Me with my lovely wife, Kathy:

Monday, May 21, 2012

Some percolations on prejudice:

As a 62 year old, with roots in the South who grew up in the Suburban North, and has lived his adult life in the small-town (barely) South, I have observed a variety of positions in matters related to prejudice.  Historically, in America, prejudice has had to do with skin color, what is wrongly called race. I say "wrongly" not only because of the information in the above article, or this one  which states that has been abandoned "as a biological category during the last quarter of the twentieth century," but, more so, because of my own unscientific observation.  President Obama is our "first Black President," yet his mom is Caucasian.  The same observation can be made in regard to the parentage of Halle Berry, Tiger Woods, and by-and-large the whole so-called "Latino" race.  The fact is racial labels are placed on people because of social, political, and geographic reasons.  Especially in places like America with our melting-pot history these distinctions have little if any relation to genetic reality.  (That is not to say, however, that such things have no reality.  The point of my musings is that unfortunately they do.)
Some of you have heard me tell about my personal acquaintance with the proximity in American history of radical segregation and exemplary racial egalitarianism.  I was helping a sweet older lady get through the horribly slow passage of time while her husband was in surgery.  Knowing she was interested in antiques, and things related to the Civil War, I told her about a gun I had seen a few days before (here is a picture of the type of gun or one similar).  Mrs. Rice got quiet for a moment and then said, "I think cousin so-n-so has Daddy's Civil War gun.  I was having this conversation more than a-hundred years after the surrender at Appomattox, so I assumed either she said "Daddy," but meant "grand"--or even "great-grand daddy," or that she meant "Daddy's gun" in the sense that he had inherited, or bought it somewhere along the line.  Over the next few minutes however, I probed and questioned a bit, and soon came to the startling realization that I was sitting with a true Daughter of the Confederacy.  I never did check, but she had to be one of the last living examples.  Her dad was one of the boy-soldiers who fought for the Confederacy at the end of the War.  He came home, and raised a family.  At some point his wife died.  He remarried, a much younger bride and raised a second family.  Frances was the youngest child of that brood.  Some quick arithmetic led to me realize just how close the war between the states was.  Is it any wonder that during my lifetime we had still been living down, and pushing back on the gross injustices that stemmed from a culture in which one group of people were bought, owned, and sold by another group.  This ongoing issue comes, in large part, from the fact that whether one descended from slave or master is largely clear by the color of ones skin.
A few years later the chairman of our local Democratic Party, a friend of mine and member of the church I pastor, asked me if I would deliver the invocation at a political event.  Mark Warner, current senator from Virginia, was beginning his run for governor of the Old Dominion.   We met on the courthouse steps passed pleasantries and shook hands.  I make an assumption here.  Mark Warner plays basketball.  I figure that at some point in the last few years he has been on the court with our hoop-shooting President.  So, I put my left arm around the shoulders of, and prayed with, a lady whose father fought in the Civil War--a conflict that at the least, had to do with enslavement of people from Africa who had been transported to America-- and with the other hand I shook hands with a man who plays basketball with the first African-American President of the United--a union made secure by the result of that war--States.
Taking the word at its simplest, to judge before, is it any wonder that throughout the past century,  and into this one, many Whites look at people of African extraction, and Black people look at Whites and make up their mind about them before they know anything other than their skin color?
It is explainable, but it is without excuse.  
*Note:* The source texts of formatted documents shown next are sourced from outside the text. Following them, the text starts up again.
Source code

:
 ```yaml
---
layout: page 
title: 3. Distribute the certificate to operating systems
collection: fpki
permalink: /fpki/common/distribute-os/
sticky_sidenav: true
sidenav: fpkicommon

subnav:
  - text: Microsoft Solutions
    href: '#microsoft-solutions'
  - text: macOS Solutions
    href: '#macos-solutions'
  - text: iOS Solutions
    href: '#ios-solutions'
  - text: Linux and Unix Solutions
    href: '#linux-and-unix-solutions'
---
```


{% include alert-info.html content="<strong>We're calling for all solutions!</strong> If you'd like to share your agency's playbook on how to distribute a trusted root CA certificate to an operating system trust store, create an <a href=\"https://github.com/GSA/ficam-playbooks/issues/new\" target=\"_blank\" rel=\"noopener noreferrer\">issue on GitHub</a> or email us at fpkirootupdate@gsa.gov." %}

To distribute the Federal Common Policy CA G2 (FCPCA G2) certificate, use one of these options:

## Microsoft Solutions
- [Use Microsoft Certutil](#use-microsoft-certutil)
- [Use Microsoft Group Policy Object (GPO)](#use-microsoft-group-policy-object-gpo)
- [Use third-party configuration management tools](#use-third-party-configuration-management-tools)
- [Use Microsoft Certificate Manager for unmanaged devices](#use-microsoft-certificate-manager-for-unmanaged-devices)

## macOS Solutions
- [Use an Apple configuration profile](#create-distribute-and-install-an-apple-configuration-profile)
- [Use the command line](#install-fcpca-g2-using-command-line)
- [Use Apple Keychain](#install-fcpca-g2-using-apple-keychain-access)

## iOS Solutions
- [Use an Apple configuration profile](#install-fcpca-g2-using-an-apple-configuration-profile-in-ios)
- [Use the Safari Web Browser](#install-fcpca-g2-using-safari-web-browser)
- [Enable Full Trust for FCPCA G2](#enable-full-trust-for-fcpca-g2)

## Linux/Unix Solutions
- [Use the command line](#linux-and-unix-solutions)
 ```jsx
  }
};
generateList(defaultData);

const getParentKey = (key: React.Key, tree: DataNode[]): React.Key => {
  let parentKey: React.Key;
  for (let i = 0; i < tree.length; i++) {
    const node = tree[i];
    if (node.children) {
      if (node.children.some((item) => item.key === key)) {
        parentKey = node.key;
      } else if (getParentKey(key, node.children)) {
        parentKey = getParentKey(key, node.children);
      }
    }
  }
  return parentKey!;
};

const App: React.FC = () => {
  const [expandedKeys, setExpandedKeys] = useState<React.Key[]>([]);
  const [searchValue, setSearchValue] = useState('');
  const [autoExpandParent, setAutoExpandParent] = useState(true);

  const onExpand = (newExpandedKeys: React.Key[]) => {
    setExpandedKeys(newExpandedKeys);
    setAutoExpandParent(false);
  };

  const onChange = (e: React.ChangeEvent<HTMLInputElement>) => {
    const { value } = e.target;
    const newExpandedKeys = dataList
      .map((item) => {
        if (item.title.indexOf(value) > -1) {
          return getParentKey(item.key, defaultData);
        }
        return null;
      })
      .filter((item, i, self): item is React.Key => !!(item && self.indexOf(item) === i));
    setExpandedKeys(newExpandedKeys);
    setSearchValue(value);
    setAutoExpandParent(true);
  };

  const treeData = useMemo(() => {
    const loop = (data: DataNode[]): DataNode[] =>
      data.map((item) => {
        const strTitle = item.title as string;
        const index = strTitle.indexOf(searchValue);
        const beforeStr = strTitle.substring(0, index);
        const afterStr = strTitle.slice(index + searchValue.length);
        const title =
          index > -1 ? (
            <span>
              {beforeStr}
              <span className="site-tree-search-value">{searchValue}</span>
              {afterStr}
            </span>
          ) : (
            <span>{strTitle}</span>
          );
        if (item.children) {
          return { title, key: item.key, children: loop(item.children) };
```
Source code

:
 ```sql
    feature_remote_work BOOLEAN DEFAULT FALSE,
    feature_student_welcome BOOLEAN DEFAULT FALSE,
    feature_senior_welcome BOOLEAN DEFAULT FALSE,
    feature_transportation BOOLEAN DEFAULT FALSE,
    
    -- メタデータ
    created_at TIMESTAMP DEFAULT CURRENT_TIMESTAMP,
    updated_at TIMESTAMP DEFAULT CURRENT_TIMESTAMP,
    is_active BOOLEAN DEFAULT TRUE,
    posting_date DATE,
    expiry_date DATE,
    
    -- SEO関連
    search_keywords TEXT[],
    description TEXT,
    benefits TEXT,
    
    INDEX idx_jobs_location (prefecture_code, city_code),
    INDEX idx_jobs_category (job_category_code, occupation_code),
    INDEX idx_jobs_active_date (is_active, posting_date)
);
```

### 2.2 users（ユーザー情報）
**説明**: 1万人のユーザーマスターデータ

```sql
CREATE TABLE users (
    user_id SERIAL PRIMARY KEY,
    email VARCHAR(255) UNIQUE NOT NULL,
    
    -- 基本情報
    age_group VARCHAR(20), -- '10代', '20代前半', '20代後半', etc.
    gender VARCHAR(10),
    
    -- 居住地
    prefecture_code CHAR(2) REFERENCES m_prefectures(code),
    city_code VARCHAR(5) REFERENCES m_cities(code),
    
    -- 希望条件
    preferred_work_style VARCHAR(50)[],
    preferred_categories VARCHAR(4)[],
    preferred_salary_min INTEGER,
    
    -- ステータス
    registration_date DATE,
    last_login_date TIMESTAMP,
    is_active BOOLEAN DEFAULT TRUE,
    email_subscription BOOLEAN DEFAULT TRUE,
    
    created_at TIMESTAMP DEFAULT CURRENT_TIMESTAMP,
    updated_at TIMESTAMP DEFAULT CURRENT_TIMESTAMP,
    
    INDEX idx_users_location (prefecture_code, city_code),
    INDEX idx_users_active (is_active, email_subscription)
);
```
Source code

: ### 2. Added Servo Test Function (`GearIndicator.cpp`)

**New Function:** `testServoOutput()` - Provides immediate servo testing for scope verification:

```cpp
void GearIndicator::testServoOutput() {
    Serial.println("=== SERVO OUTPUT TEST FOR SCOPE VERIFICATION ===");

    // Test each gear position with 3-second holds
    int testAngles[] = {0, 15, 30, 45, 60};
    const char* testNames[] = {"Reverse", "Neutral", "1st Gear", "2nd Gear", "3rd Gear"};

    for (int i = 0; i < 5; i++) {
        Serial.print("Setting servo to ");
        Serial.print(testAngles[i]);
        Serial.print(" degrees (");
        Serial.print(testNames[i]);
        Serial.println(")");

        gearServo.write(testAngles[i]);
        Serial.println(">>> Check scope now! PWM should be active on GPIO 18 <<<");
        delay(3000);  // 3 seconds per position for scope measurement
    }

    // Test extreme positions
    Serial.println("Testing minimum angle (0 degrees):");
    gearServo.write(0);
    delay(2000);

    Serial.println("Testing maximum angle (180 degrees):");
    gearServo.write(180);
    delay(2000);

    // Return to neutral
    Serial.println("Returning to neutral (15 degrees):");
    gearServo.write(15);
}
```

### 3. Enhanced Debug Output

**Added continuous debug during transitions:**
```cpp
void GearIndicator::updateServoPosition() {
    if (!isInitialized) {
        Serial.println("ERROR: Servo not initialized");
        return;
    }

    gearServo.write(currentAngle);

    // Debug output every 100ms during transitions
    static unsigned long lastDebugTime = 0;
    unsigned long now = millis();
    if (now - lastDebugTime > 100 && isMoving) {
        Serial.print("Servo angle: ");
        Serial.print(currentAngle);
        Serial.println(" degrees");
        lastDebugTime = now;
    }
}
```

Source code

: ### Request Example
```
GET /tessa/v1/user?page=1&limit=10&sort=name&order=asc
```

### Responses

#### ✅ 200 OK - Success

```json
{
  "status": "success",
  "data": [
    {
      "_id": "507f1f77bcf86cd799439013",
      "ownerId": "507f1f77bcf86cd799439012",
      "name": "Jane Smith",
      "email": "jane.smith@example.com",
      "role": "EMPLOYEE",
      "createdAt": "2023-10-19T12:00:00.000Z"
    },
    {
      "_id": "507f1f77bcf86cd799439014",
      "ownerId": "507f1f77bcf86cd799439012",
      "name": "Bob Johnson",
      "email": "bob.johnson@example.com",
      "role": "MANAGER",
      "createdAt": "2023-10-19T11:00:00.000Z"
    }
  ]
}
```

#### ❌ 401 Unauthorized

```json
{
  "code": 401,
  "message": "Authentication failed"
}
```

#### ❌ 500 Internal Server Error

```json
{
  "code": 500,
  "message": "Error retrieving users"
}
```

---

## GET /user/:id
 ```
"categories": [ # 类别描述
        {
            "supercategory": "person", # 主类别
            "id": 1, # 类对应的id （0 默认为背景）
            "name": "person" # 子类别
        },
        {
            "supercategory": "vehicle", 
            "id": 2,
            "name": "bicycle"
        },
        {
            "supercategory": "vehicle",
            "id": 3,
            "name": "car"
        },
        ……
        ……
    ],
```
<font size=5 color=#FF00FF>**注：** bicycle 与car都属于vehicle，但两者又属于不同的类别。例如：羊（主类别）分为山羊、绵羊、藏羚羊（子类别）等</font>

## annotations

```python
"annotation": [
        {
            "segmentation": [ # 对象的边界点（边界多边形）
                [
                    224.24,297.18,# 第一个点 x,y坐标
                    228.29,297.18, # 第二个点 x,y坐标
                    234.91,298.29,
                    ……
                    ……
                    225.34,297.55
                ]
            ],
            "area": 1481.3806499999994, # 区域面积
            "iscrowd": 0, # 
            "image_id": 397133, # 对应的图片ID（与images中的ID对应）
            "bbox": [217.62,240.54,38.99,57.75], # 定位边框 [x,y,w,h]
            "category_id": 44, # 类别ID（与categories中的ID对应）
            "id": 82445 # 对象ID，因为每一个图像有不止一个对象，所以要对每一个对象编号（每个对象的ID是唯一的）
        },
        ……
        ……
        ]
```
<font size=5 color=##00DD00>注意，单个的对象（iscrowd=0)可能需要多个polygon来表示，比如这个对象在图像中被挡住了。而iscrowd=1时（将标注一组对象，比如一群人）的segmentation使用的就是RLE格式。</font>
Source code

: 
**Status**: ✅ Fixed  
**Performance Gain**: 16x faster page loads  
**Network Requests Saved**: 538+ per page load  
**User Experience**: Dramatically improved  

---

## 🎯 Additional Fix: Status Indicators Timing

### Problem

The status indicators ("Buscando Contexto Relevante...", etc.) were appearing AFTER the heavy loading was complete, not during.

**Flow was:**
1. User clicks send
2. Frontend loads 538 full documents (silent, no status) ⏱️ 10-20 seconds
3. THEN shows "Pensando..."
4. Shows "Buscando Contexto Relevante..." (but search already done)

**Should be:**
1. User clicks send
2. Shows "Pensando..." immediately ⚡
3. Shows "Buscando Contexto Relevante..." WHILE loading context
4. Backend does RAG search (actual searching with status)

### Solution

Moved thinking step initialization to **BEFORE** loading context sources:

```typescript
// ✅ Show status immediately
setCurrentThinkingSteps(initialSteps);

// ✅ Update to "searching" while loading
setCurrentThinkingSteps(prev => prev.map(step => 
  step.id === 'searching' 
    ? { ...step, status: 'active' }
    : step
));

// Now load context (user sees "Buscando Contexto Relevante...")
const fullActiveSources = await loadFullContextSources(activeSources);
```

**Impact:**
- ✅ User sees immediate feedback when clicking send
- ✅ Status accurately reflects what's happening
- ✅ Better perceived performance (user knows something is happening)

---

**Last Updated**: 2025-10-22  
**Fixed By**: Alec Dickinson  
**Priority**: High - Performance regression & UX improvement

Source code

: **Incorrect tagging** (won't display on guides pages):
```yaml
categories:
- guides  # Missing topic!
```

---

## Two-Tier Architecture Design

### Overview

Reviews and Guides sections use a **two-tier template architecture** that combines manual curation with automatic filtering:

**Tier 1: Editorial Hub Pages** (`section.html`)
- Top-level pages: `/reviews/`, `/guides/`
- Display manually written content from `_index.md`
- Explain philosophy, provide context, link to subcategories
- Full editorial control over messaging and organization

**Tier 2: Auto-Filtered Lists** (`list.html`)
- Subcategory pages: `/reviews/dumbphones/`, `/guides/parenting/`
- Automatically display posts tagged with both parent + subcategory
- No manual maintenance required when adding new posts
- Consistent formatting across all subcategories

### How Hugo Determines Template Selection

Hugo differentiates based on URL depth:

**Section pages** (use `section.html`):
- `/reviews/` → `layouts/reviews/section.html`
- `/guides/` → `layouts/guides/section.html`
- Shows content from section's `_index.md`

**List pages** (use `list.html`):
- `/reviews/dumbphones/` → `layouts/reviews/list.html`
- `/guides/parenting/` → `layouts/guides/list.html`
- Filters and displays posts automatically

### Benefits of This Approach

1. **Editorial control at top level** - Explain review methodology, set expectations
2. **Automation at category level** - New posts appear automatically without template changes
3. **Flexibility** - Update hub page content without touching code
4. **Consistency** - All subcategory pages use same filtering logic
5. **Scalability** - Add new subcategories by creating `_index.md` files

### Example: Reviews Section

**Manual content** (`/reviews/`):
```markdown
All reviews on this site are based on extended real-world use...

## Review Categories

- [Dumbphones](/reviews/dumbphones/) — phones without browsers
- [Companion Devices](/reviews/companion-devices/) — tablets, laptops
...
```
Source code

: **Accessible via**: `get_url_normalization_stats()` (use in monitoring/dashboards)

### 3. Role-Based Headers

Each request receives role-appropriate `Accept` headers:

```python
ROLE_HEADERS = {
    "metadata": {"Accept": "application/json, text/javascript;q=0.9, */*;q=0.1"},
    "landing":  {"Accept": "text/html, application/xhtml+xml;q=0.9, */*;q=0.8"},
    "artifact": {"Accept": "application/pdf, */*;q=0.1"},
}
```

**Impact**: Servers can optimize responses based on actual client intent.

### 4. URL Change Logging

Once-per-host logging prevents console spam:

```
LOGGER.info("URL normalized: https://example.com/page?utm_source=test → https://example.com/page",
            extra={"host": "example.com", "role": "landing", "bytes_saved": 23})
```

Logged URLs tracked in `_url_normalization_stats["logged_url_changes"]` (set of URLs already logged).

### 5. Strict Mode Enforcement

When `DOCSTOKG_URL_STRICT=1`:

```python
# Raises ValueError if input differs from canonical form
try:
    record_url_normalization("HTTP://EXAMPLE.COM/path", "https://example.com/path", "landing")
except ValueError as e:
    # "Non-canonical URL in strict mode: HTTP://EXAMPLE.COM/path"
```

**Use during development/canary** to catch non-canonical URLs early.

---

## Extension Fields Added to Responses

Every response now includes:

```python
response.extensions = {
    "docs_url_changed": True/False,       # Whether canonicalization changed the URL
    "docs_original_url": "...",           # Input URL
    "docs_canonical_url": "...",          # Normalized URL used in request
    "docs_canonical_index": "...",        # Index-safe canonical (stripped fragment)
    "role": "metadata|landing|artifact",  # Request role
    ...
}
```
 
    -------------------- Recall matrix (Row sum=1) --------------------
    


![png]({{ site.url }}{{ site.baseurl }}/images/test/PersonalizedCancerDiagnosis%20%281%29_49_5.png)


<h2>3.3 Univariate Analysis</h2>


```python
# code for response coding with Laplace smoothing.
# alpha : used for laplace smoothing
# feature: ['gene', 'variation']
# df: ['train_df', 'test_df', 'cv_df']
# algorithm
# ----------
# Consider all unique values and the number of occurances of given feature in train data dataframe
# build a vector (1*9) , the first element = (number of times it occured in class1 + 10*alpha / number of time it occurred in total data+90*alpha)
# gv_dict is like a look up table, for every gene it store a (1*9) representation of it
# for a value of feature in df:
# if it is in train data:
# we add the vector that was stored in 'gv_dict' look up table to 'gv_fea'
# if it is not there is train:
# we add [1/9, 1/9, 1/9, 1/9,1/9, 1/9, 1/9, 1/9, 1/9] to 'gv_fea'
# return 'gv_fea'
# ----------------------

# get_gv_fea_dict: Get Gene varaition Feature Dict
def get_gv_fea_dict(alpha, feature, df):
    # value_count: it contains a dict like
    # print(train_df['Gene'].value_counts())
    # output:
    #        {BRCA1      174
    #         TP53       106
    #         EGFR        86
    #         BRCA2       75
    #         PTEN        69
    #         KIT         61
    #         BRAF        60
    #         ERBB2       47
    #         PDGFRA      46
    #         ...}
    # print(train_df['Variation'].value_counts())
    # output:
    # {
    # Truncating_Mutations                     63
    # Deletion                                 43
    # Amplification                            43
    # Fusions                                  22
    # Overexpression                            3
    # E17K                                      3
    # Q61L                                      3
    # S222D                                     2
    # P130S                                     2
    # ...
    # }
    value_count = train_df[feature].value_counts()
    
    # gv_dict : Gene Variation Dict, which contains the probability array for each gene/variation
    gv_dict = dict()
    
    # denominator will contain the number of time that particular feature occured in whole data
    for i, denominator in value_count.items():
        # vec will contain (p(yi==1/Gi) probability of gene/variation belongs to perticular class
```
The Bible gives clear input on the matter of pre-judging. 
“Do not judge according to appearance, but judge with righteous judgment.” (John 7:24, NASB)   
"Therefore do not go on passing judgment before the time, but wait until the Lord comes who will both bring to light the things hidden in the darkness and disclose the motives of men’s hearts; and then each man’s praise will come to him from God." (1 Corinthians 4:5, NASB)   
Proverbs says,  "To answer before listening— that is folly and shame. (Proverbs 18:13, NIV)


That's enough to chew on for now.  Prejudice is foolish and wicked.  Nuf-sed, for now.